We are delighted to welcome Emily Wilson to Skylark to discuss her astonishing new translation of The Odyssey with Sean Gurd, Professor of Classics at the University of Missouri. Please note that this is a morning event, which will start when we open our doors on Saturday morning!
Composed at the rosy-fingered dawn of world literature almost three millennia ago, The Odyssey is a poem about violence and the aftermath of war; about wealth, poverty and power; about marriage and family; about travelers, hospitality, and the yearning for home.
This fresh, authoritative translation captures the beauty of this ancient poem as well as the drama of its narrative. Its characters are unforgettable, none more so than the "complicated" hero himself, a man of many disguises, many tricks, and many moods, who emerges in this version as a more fully rounded human being than ever before.
Written in iambic pentameter verse and a vivid, contemporary idiom, Emily Wilson's Odyssey sings with a voice that echoes Homer's music; matching the number of lines in the Greek original, the poem sails along at Homer's swift, smooth pace.

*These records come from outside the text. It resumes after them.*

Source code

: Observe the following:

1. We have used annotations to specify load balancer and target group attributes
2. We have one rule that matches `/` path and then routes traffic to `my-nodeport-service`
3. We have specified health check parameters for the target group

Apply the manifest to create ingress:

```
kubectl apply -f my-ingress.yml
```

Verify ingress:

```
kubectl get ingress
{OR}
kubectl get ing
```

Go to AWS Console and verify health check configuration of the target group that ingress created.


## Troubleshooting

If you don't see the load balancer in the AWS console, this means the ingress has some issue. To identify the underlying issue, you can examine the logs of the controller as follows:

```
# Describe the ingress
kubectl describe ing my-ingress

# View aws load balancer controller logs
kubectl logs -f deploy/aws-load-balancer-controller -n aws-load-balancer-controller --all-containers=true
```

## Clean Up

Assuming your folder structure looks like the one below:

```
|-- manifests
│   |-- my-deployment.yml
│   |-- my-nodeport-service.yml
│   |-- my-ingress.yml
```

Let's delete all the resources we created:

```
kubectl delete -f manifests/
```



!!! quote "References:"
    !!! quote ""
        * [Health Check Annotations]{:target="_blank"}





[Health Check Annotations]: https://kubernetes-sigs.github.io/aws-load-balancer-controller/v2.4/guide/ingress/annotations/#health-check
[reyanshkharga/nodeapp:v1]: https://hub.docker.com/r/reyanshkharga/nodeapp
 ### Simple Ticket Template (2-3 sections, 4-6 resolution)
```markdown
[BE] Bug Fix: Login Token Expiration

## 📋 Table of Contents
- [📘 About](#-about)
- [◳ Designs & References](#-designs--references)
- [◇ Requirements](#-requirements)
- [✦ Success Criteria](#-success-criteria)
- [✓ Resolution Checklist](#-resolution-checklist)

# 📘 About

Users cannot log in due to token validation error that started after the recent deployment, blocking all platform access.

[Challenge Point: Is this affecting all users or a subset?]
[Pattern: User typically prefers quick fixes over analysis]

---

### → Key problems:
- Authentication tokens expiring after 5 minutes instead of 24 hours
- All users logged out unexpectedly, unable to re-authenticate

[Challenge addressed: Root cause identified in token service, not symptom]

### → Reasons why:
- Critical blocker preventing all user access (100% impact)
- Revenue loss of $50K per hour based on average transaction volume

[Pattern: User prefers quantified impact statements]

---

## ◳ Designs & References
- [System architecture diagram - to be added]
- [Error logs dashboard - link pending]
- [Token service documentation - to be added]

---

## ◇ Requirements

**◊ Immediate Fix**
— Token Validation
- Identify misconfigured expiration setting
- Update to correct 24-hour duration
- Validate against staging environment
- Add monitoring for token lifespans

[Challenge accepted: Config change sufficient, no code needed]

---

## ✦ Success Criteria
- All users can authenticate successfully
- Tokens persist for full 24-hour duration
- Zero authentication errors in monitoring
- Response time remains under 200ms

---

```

Emily Wilson is professor of Classical Studies and graduate chair of the Program in Comparative Literature & Literary Theory at the University of Pennsylvania. Wilson attended Oxford University (Balliol College B.A. and Corpus Christi College M.Phil.) and Yale University (Ph.D.). In 2006, she was named a Fellow of the American Academy in Rome in Renaissance & Early Modern scholarship. She lives in Philadelphia with her three daughters and three cats.